Покидая сад, я обернулся на сгорбленную фигуру Антона Земских. Он снова занял свой молчаливый пост возле надгробия жены. Тяжело вздохнув, я двинулся к воротам, где мы оставили свой минивэн. Аспис и дворецкий Николай стояли на крыльце и курили. Дворецкий что-то мрачно рассказывал Аспису, явно завершая свой монолог. Заметив меня, Аспис торопливо затушил сигарету и коротко попрощался с новым знакомым. Не сговариваясь, мы двинулись к минивэну, я залез на пассажирское сиденье и вжался в спинку, словно прячась там от беспросветных последствий той истории, которые я увидел собственными глазами.
– Алину кто-то убил, – наконец сказал Аспис. – Поэтому, чтобы избавиться от привидения, нам придется сжечь портрет.
– Да, Земских говорил, – вяло отозвался я, поворачиваясь к окну.
– Ты в порядке?
– Картина в самом деле убила его жену. – Я поджал губы. – Когда слышишь об этом от других, то это не настолько трогает, как когда общаешься с горюющим супругом. Это несправедливо.
– Не ищи справедливости в этом мире, Гарри, – сказал Аспис, выруливая на шоссе. – Есть только причины и следствия. Искусство не терпит наивности. А жизнь, к сожалению, ей полнится.

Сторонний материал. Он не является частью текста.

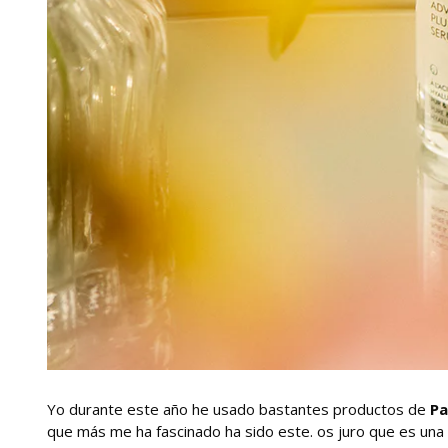
Yo durante este año he usado bastantes productos de
Pa
que más me ha fascinado ha sido este. os juro que es una 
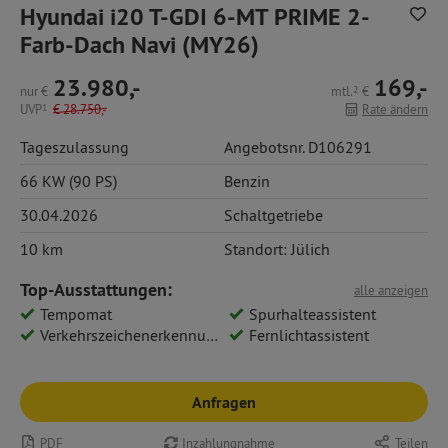
Hyundai i20 T-GDI 6-MT PRIME 2-
Farb-Dach Navi (MY26)
23.980,-
169,-
nur
€
mtl.
2
€
UVP
1
€
28.750,-
Rate ändern
Tageszulassung
Angebotsnr. D106291
66 KW (90 PS)
Benzin
30.04.2026
Schaltgetriebe
10 km
Standort: Jülich
Top-Ausstattungen:
alle anzeigen
Tempomat
Spurhalteassistent
Verkehrszeichenerkennung
Fernlichtassistent
Anfragen
PDF
Inzahlungnahme
Teilen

До пострадавшего от проклятия поместья мы доехали довольно быстро. Как только минивэн въехал на подъездную дорожку, дверь сразу же распахнулась, и на крыльцо, запыхавшись, выбежал уже знакомый нам Белозеров. Воротник его рубашки помялся, словно костюм был уже далеко не первой свежести. Оно и понятно – состояние жены выбило педантичного скептика из колеи.
– Слава Богу! – воскликнул он, неестественно быстро для своей комплекции подбегая к минивэну и стискивая руку Асписа мощным рукопожатием. – Ольге все хуже, врачи ничего не могут сделать. Она сейчас в больнице под наблюдением, но…
– Где портрет? – спросил я, перебив поток нервной болтовни, она бы сейчас никак не помогла.
– Я запер его на чердаке, но это не помогло. Жене все хуже.
– Нам нужно его увидеть, – резко сказал Аспис. – Убийство не дало упокоиться душе Алины, пристанищем для которой могло стать последнее ее изображение.
– Конечно, я отведу вас, – словно на последнем издыхании произнес Белозеров. В глазах убежденного скептика померкла всякая надежда. Он был готов спрятаться от портрета, в ценность которого еще пару дней назад верил гораздо больше, чем в ценность жизни своего любимого человека.
Мы двинулись в сторону дома. Поднявшись по винтовой лестнице, вошли в душную чердачную комнатку. Белозеров шагал позади, круг его фонаря скакал по выцветшим белесым обоям, мы с Асписом возглавляли процессию.
– Он здесь, – выдохнул Аспис и безошибочно повернулся в сторону портрета за несколько мгновений до того, как яркий луч фонаря прыгнул на холст, освещая печально-прекрасный портрет Алины. Фотография, присланная Ольгой, не передавала того невыносимого тянущего чувства в грудной клетке, которое появилось у меня при взгляде на полотно. Глядя на холст, освещенный лишь подрагивавшим светом фонаря, я прерывисто вздохнул. Пейзаж и девушка на нем словно шевелились, ее призрачная гибельная красота просачивалась в мой мозг, поэтому мне пришлось решительно тряхнуть головой.